■ The records:

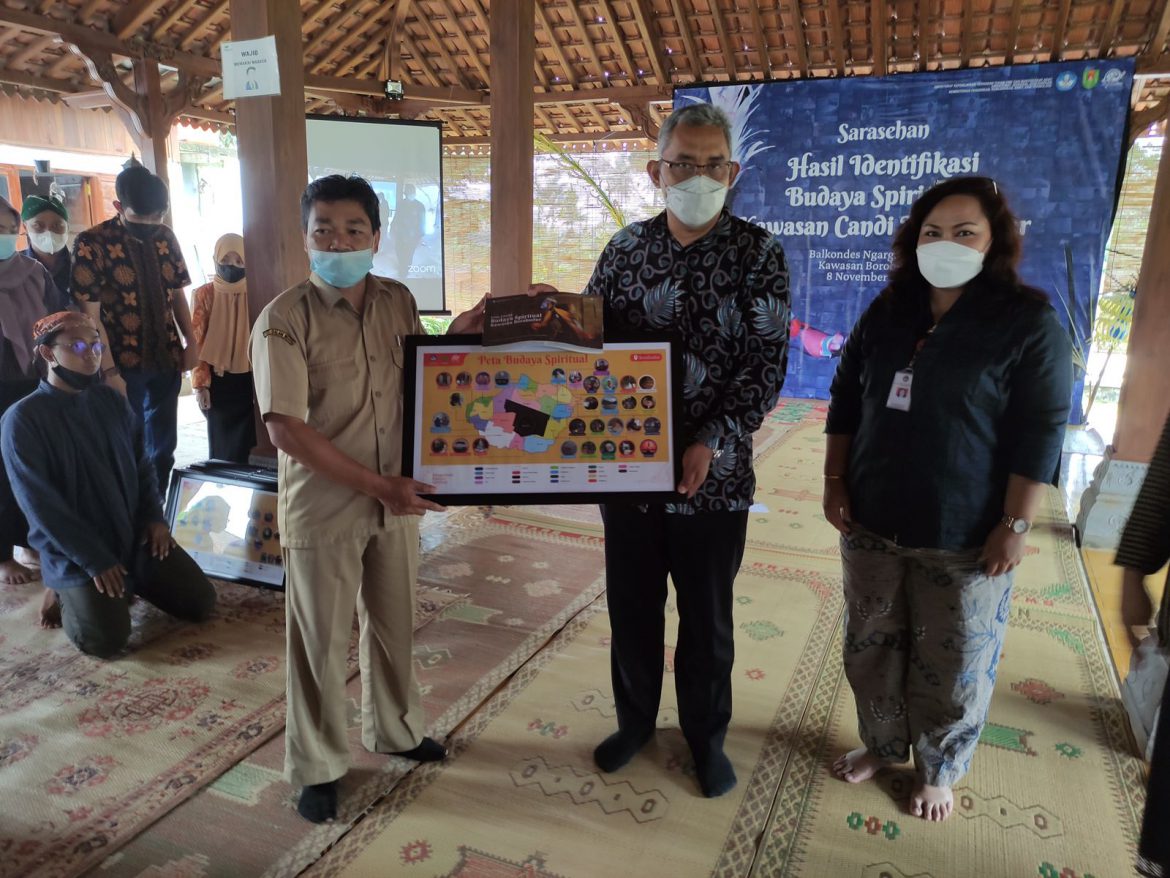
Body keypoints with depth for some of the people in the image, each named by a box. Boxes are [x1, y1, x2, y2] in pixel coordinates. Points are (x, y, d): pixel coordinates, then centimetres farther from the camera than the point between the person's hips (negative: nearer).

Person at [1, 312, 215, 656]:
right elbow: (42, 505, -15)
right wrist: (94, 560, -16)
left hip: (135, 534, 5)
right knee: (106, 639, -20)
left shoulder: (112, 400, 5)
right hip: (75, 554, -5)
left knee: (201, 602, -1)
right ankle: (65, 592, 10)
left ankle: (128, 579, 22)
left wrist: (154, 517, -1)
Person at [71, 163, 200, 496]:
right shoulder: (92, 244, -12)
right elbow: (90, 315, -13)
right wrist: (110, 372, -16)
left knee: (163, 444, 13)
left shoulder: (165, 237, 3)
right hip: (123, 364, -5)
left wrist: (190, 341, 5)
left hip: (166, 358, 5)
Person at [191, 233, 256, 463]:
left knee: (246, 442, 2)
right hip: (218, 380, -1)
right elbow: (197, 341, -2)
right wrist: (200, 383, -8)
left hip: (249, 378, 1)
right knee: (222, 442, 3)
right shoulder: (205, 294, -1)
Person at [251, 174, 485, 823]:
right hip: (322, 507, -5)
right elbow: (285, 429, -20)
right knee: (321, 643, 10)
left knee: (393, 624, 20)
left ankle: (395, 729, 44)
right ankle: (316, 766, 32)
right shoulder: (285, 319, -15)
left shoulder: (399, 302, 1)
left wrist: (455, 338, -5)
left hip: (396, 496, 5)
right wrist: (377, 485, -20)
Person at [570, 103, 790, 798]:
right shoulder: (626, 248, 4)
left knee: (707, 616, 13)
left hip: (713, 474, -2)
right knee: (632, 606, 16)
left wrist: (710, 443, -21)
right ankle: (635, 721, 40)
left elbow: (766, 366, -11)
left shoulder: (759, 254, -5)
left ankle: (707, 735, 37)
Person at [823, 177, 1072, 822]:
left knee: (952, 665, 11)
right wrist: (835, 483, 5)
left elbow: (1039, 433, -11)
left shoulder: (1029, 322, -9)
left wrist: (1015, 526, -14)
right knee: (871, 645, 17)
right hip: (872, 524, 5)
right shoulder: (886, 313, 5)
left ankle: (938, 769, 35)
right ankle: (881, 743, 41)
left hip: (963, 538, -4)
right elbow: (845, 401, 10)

■ Problem details:
Report back each line of the entries that holds the string "elbow".

■ Written answer:
right elbow: (42, 505, -15)
right elbow: (90, 315, -13)
right elbow: (197, 341, -2)
right elbow: (285, 429, -20)
left elbow: (766, 366, -11)
left elbow: (1039, 433, -11)
right elbow: (845, 401, 10)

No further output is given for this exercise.